Which attribute of the WWW-Authenticate header do we use to communicate the authentication mechanism a server is using?

Currently, Node Solid Server is using the scope attribute, where scope="openid webid" means "WebID-OIDC".

Are folks ok continuing to use that attribute?

[bblfish]

Well according to the Mozilla document on WWW-Authenticate,

WWW-Authenticate: <type> realm=<realm>

you use the type to specify the types of authentication methods allowed. They list an IANA registry of those.

My guess is that if the server wants to offer a number of different methods, it should send a number of WWW-Authenticate headers. I am not sure where the scope keyword comes from.

[zenomt]

WWW-Authenticate: Bearer scope="tls webid", realm="whatever"

is improper, because it has nothing to do with OAuth2-style bearer tokens. a different auth-scheme should have been used for this case, like

WWW-Authenticate: WebID-TLS realm="whatever"

if we're going to document deprecated legacy behavior that was deployed, putting the Bearer scope="tls webid" in a registry somewhere is fine and all, but if we wanted to be serious about WebID-TLS again, transitioning to a different auth-scheme would be more appropriate.

while we're at it, i've always had a problem with using the Bearer auth-scheme for the current POPToken scheme, since POPTokens, being manufactured by the client instead of being issued to the client by the RS's authorization server (#1, #12), aren't in the spirit of OAuth2 bearer tokens (that is, they're as much a "bearer token" as the Base64(username ":" password) of HTTP Basic Auth). in an ideal world, a different auth-scheme would have been used for this too, like

WWW-Authenticate: Solid-POPToken realm="whatever"

[dmitrizagidulin]

@zenomt All good points. The scope="tls webid" was just a historical solid-auth-client implementation note; not intending to carry it forward.

[elf-pavlik]

i've always had a problem with using the Bearer auth-scheme for the current POPToken scheme

DPoP draft intends to register DPoP token type for Bearer authentication scheme https://github.com/danielfett/draft-dpop/blob/master/mainmatter.md#oauth-access-token-type-registration

OAuth Access Token Type Registration

This specification registers the following access token type in the OAuth Access Token Types registry defined in [RFC6749].

• Type name: "DPoP"
• Additional Token Endpoint Response Parameters: (none)
• HTTP Authentication Scheme(s): Bearer
  • Change controller: IETF
• Specification document(s): [[ this specification ]]

Also in Justin's book I've noticed use of PoP https://livebook.manning.com/book/oauth-2-in-action/chapter-15/36

HTTP POST /foo Host: example.org Authorization: PoP eyJhbGciOiJSUzI1NiJ9.eyJhdCI6ICI4dXloZ3Q2Nzg5MDQ5...
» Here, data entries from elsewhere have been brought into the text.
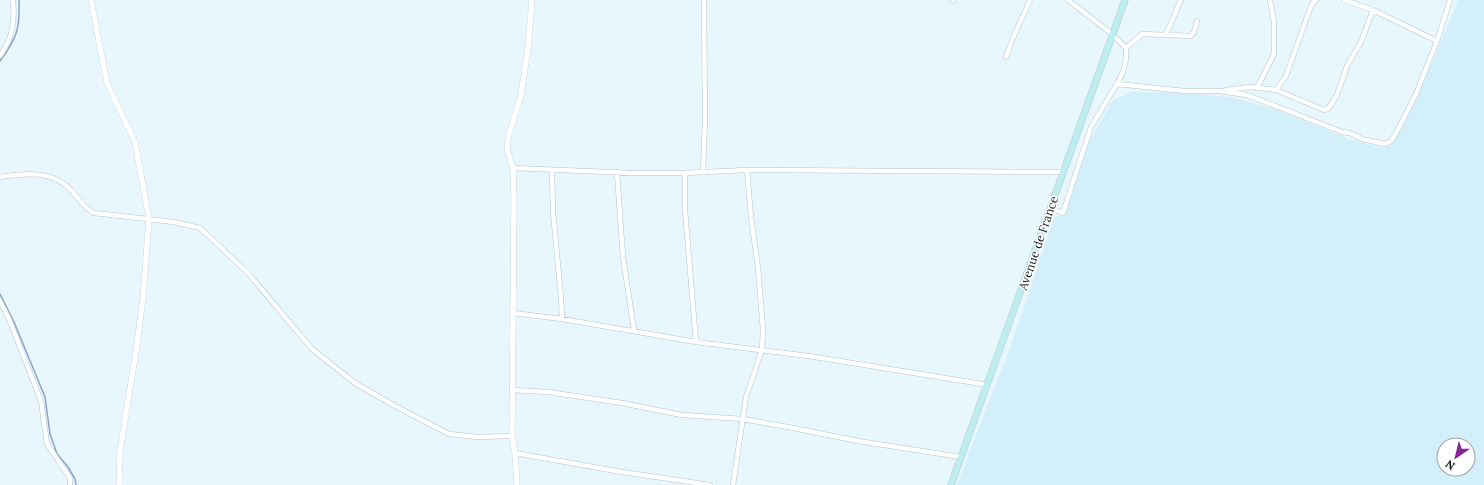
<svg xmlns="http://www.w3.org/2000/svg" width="1484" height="485" viewBox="0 0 1484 485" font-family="Lora,serif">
<rect width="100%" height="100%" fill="#e7f7fd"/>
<path fill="#d3f0fa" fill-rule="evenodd" d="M1458,0H1484V485H957L993,390L1005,362L1055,216H1064L1089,142L1113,100L1132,92L1191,93L1234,98L1273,109L1346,138L1382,148L1391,146L1404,124L1426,77ZM1444,445H1468V469H1444Z"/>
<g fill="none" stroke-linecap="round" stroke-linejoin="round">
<path stroke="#8ba3ce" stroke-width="1.5" d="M0,61C17,38 20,29 19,0
M0,294L14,322L45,397L50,434L57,454L68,467L75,479L76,485"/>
<defs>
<path id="minor" d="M953,0V1
M1068,0L1112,34L1126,48C1127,61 1124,73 1117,84
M1344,0L1373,10L1437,41
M1165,35C1172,24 1175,11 1181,0
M1126,48L1142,34L1191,36L1194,32L1197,21
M0,56C13,36 15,23 13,0
M1006,57L1013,38L1030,0
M1257,88L1274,54V22L1270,0
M1226,90L1251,87L1276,90L1324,110L1328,109L1337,95L1347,66L1361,42L1373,10
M1276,90L1286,76L1310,9L1312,4L1316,0
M513,168L631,173H685L747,170L1063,172
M552,170L553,212L561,297L562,319
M617,172L623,257L634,330
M703,172L705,120L704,0
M685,173V210L696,342
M0,177C25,173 54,170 72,191C79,199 85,209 94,213L174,222L200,228L248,273L312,349L355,383L395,406L449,434L477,437L512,436
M1050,208L1063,213L1091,127L1117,84L1185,91H1219L1247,95L1342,132L1350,133L1362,139L1385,144L1391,141L1396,133L1416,94L1437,41L1450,0
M0,301L9,319L41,401L47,444L70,478V485
M513,313L562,319L696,342L809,356L988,385
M512,390L548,392L622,403L682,415L742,419L788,427L858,441L961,457
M515,453L616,471L710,485
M733,485L746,397L762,350L763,330L758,268L751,217L747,170"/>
<path id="tertiary" d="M91,0L107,83L135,142L149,219L143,298L137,345L120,451L119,485
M517,485L515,453L512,436L514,200L513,168L508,152L507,141L521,95L528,48L532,0"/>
<path id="secondary" d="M951,485L1125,0"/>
</defs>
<use href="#minor" stroke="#b2c5cc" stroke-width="5.5"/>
<use href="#tertiary" stroke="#b2c5cc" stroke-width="6"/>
<use href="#secondary" stroke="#b2c5cc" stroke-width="7"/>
<use href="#minor" stroke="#fff" stroke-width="4.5"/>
<use href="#tertiary" stroke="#fff" stroke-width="5.5"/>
<use href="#secondary" stroke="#beedf0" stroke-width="6"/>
</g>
<g text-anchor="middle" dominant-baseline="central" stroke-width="3" stroke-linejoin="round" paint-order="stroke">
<g font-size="12" fill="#11181a" stroke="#fff">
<text transform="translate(1038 243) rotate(-71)">Avenue de France</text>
</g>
</g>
<g transform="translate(1456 457) rotate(215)"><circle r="19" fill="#ffffff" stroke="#a0a3a3"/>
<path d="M0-3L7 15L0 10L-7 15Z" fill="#852590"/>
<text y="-6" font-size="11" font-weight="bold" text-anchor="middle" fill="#11181a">N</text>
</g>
</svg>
Not sure how those two registries supposed to work together

• https://www.iana.org/assignments/http-authschemes/http-authschemes.xhtml
• https://www.iana.org/assignments/oauth-parameters/oauth-parameters.xhtml#token-types

If we use authentication scheme in WWW-Authenticate header, we can't really communicate token type. Possibly related to mentioned tendency to conflate authentication and authorization.

[dmitrizagidulin]

@elf-pavlik Ahhh yeah, ok, you're right, the DPoP draft spec does specify using 'DPoP' as the Authentication scheme.

So then we'll use as a response header:

WWW-Authenticate: DPoP realm="<optional realm>" scope="openid webid"

to indicate that the RS supports the DPoP presentation mechanism.